Community Briefs: Holocaust Exhibit, Howard Asher Dies, More

Frank Root sculptural relief Courtesy of the Temple Judea Museum

New Exhibit Opens at the Temple Judea Museum
A new Holocaust-centered exhibit entitled “Journey into Darkness … Heal with the Beauty of Life” debuted March 19 at the Temple Judea Museum within Reform Congregation Keneseth Israel in Elkins Park.

The exhibit, which is on display through June 30, marks the museum’s first collaboration with the Holocaust Awareness Museum and Education Center, or HAMEC.

The exhibit includes objects from Temple Judea’s Holocaust and Acts of Oppression and Resistance collections, as well as paintings from Harry Somers and sculptural reliefs by Frank Root provided by HAMEC.

The guest curator is Lisa Marlowe, a teacher at Elkins Park Middle School who won the History Channel’s first Teacher of the Year award in 2006.

“The idea for this exhibition came to me from the impact I witnessed among my students when they saw Frank’s work and heard Harry’s story,” Marlowe said. “I wanted the community beyond our school to experience the same power of art as a component of Holocaust education.”

The exhibition may be visited in person by prior appointment and masks must be worn. Call 215-887-8700 to make a reservation.

CPA Firm Founder Howard Asher Dies at 87
Howard Burman Asher, who co-founded CPA firm Asher & Asher in 1957, died March 19 at his home in Center City. He was 87.

Asher & Asher grew to employ 100 people and become the largest independent CPA firm in Philadelphia. It later merged with BDO USA.

Asher served on many professional committees with the Pennsylvania Institute of Certified Public Accountants and chaired Philadelphia’s Tax Review Board during both the Green and Rendell administrations.

Asher was a fourth-generation member of Reform Congregation Keneseth Israel, where he served in many capacities. He was a trustee and volunteer for the Jewish Federation of Greater Philadelphia for more than 60 years.

Scientific Researcher Beatrice Novack Engelsberg Dies at 95
Beatrice Novack Engelsberg, who spent 50 years as a scientific researcher, died March 8 at her Center City home, The Philadelphia Inquirer reported. She was 95.

In the 1960s and 1970s at the University of Pennsylvania, she studied enzymes known as cytochrome P450 that are vital in metabolizing medication. She conducted lab experiments and edited conclusions for publication.

At various times during her career, she worked at Penn, Hahnemann Medical College, Thomas Jefferson University Hospital and Rutgers University.

She was a member of Temple Beth Zion-Beth Israel in Philadelphia and often discussed the importance of Jewish culture in American life. Causes she supported included Doctors Without Borders and the Southern Poverty Law Center.

★ ★ ★ ★ ★ ★ ★

*What you need to do*:
- A) According to the community briefs, who is the guest curator of the new exhibit at the Temple Judea Museum?
- B) List every institution at which, according to the community briefs, Beatrice Novack Engelsberg worked during her career.
- C) Resume the community briefs, starting after their final sentence.

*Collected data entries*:

★ ★ ★ ★ ★ ★ ★

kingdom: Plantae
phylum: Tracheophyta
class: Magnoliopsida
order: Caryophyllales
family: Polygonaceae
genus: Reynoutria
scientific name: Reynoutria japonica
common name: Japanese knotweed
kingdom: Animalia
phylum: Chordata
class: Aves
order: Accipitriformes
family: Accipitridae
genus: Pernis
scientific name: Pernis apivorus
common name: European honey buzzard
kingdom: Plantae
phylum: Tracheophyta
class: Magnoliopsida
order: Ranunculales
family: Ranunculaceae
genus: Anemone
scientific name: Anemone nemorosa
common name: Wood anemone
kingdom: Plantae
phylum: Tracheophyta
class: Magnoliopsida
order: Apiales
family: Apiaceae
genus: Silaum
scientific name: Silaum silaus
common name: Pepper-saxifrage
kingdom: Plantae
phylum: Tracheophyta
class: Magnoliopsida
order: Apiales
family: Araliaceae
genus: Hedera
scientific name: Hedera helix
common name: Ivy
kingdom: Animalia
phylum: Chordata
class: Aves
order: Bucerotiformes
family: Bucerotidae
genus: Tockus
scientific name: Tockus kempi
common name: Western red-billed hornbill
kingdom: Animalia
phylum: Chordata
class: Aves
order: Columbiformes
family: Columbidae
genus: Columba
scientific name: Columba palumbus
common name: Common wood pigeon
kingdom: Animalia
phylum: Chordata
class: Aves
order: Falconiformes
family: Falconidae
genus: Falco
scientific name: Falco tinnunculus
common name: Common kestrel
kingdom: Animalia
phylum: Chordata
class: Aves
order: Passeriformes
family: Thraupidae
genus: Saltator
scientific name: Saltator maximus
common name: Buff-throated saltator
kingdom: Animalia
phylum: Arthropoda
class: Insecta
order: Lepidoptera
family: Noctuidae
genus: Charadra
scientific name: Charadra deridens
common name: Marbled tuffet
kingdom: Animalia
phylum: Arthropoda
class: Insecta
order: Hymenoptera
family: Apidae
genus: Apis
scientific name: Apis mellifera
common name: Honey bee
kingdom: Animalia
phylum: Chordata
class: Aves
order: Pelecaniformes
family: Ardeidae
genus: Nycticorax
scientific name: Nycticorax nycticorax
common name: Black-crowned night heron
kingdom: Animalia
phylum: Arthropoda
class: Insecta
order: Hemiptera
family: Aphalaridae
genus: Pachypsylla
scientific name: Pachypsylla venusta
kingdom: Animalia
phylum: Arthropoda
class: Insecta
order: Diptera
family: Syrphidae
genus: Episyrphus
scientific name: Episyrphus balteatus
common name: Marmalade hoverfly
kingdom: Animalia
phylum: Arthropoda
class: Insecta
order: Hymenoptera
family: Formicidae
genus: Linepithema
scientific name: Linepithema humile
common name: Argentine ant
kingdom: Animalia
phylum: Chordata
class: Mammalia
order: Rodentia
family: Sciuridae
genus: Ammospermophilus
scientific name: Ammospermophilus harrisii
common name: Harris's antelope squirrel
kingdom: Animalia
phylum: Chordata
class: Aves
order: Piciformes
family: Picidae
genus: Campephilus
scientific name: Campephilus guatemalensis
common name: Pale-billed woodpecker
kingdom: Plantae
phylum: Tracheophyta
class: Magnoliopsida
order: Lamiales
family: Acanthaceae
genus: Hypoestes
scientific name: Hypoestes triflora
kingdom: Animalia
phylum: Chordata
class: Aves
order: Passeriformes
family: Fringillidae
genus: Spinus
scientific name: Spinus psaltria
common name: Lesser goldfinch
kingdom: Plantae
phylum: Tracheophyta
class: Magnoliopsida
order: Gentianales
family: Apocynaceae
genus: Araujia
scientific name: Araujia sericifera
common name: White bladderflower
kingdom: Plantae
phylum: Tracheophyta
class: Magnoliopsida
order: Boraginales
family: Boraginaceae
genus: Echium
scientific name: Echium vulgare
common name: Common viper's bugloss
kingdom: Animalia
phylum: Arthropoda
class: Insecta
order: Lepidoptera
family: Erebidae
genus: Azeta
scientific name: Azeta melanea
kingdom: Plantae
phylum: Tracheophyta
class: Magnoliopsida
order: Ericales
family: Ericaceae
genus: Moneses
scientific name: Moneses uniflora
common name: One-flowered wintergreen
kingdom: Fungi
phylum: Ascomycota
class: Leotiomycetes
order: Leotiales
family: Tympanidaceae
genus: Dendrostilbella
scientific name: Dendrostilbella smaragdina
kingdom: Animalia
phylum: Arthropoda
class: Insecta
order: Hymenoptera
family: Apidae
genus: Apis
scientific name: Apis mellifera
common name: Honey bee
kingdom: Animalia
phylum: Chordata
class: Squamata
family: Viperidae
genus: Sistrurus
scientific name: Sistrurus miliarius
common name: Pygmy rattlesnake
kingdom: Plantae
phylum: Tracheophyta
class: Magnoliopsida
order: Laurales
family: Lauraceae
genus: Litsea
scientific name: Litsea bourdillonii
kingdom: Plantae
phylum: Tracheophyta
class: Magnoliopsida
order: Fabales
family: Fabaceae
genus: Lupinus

★ ★ ★ ★ ★ ★ ★

*Results of the exercise*:
- A) Lisa Marlowe, a teacher at Elkins Park Middle School.

- B) Penn, Hahnemann Medical College, Thomas Jefferson University Hospital, and Rutgers University.

- C)
GoPuff Raises $1.1B for Expansion
Philadelphia-based beer and snacks delivery service GoPuff — whose founders Rafael Ilishayev and Yakir Gola are Drexel University alumni who spent time at Drexel’s Chabad — announced that the company raised $1.1 billion more to expand its deliveries, The Philadelphia Inquirer reported.

The lead investor is D1 Capital Partners, a $20 billion New York-based hedge fund run by University of Pennsylvania graduate Daniel Sundheim. The investment doubled its previous money-raising efforts.

GoPuff will add to its 250 local warehouses as well as its 161 BevMo!-brand beer stores, while hiring more engineers to improve its ordering technology. The company also is considering adding foreign stores and bolstering the number of kinds of items it delivers.

GoPuff employs more than 7,000 people.

The company said its value is now $8.9 billion.

Lindy CineMondays Starts April 5
The eighth year of the Gershman Philadelphia Jewish Film Festival’s Lindy CineMondays kicks off April 5 with the first of six films.

Films cost $15 each and are available for Pennsylvania, New Jersey and Delaware residents for a seven-day streaming period. Tickets are available at

The opening night film is “Love It Was Not,” a documentary about a Slovakian woman at Auschwitz and an Austrian SS officer.

“Here We Are” follows on April 12, telling the tale of a father “emotionally unprepared to let go of his autistic young adult son.”

“Shtetlers” airs starting April 19. The Russian documentary explores the lost world of shtetls in the 19th century Pale of Settlement in the former Soviet Union.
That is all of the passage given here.